National Company Law Appellate Tribunal: While deciding the appeal, the bench of Anant Bijay Singh, J., and Ms. Shreesha Merla (Technical Member), held that once the resolution Plan is submitted for approval, it is binding between the Committee of Creditors and the successful resolution applicant, unless there is any material irregularity or is against the provisions of Section 30(2) of the Insolvency and Bankruptcy Code, 2016, the Adjudicating Authority cannot interfere in its limited jurisdiction.
Background
In the case at hand the Committee of Creditors (“CoC”) approved the resolution plan and the application for approval of the resolution plan under Section 31 of the Insolvency and Bankruptcy Code, 2016 (“Code, 2016”) was filed before the Adjudicating Authority. Later, the Adjudicating Authority directed the Resolution Professional (“RP”) to consider the new resolution plan of M/s. Hindustan Coils Limited (“HCL”), which is challenged by the appellant in this appeal. Further, CoC filed an application to withdraw their approval after more than two years of its approval.
Issue:
Whether the CoC after approving the resolution plan can seek direction to consider the new resolution plan of a third party who was not a part of the Corporate Insolvency Resolution Process (“CIRP”) and seek to withdraw their approval after more than two years of the approval of the first resolution plan?
Law, Analysis and Decision
The Tribunal placed reliance on ‘Ebix Singapore Pvt. Ltd.’, in which it was held that strict timelines must be adhered to and that the Adjudicating Authority lacks the authority to allow the withdrawal/modification of the resolution plan by the successful resolution applicant (“SRA”), as this would defeat the very objective of the statute.
The Tribunal stated that the effect of the CoC seeking withdrawal of an already approved resolution plan would have identical repercussions with respect to timelines as the same would have the effect of restarting the CIRP from the valuation stage when all the statutory timelines have long since been exhausted. The principle with respect to ‘timelines’ is applicable to the facts of this case.
The Tribunal further stated that at the cost of repetition, it is crystal clear that any modification or a withdrawal after approval by the CoC and submission to the Adjudicating Authority, ‘irrespective of the content’ of the terms envisaged by the resolution plan, would only lead to further delay and defeat the very scope and objective of the Code. The existing framework does not provide any scope for effecting any further modifications or withdrawals of the CoC approved resolution plan by the SRA or the Creditors. The Adjudicating Authority can interfere only if the resolution plan is against the provisions of the Code, 2016. Once the resolution plan is submitted to the Adjudicating Authority, it is binding and irrevocable as between the CoC and the SRA in terms of the provisions of the Code, 2016.

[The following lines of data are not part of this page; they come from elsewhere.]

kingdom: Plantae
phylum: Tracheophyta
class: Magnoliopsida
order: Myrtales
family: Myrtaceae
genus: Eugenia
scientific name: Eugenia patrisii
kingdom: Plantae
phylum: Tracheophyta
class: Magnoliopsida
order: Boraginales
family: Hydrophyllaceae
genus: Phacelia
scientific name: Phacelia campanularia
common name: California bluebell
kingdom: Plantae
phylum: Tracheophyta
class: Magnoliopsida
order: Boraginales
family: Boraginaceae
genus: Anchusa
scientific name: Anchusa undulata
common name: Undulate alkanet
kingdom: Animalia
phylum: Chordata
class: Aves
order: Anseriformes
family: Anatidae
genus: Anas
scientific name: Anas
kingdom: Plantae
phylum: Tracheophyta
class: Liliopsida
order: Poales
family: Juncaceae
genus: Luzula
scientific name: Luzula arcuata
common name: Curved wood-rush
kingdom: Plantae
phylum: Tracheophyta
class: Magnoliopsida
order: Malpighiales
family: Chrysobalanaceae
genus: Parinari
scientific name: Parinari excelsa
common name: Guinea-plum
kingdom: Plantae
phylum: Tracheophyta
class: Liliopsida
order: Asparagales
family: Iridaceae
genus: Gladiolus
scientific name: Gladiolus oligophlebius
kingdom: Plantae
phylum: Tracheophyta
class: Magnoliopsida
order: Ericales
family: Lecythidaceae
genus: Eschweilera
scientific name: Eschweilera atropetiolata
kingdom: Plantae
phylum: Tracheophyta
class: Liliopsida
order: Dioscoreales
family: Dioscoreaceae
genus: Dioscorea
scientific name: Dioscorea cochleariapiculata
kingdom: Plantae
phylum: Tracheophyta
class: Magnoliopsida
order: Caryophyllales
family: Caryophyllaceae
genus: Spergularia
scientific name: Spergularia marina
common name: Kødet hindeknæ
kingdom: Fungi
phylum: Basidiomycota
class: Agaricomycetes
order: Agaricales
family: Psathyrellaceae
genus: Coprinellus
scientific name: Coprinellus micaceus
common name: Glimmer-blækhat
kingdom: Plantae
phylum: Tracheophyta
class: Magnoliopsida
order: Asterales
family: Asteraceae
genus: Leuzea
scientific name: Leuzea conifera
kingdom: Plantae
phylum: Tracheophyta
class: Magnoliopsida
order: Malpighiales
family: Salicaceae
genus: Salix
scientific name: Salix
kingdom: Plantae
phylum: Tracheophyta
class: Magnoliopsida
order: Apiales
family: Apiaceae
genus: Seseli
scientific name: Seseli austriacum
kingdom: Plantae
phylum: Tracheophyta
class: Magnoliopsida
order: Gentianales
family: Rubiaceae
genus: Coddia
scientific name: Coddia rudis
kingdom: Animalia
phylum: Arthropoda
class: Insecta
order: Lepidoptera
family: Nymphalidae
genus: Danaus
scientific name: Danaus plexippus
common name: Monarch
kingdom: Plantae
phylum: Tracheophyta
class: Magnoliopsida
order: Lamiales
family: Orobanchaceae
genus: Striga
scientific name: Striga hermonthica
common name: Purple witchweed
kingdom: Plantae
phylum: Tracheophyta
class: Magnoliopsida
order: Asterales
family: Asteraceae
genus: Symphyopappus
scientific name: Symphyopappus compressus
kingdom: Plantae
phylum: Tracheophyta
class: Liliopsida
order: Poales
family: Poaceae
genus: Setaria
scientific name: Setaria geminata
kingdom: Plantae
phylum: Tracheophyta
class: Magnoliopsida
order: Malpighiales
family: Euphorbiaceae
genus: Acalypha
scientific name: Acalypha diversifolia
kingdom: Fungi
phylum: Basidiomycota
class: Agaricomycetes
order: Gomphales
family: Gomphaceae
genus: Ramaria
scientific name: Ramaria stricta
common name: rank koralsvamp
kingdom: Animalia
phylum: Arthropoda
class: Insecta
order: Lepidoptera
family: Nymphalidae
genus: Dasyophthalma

The Tribunal held that the contention of the respondent that the Code, 2016 provides for ‘Maximisation of the Value of Assets’ and therefore a higher value offered is to be considered, is untenable, as the maximum timeline permissible for completion of the said process has lapsed.
The Tribunal further reiterated that the ‘Maximisation of Value of Assets’ ought to be ‘within the specified timelines and if it is not a timebound process, the entire scope and objective of the Code, 2016 would fail merely because there is another higher offer made by a third party
Thus, the Tribunal held that once the resolution plan is submitted for approval, it is binding between the CoC and the SRA, unless there is any material irregularity or is against the provisions of Section 30(2) of the Code the Adjudicating Authority cannot, in its limited jurisdiction, interfere.
[Kalinga Allied Industries India Private Limited v. Committee of Creditors, 2022 SCC OnLine NCLAT 1618, decided on 19-12-2022]
Advocates who appeared in this case :
Advocates for Appellants: Advocate Abhijeet Sinha, Advocate Rakesh Wadhwa;
Advocates for Respondents: Advocate Mohit Nandani, Advocate Mukesh Kumar.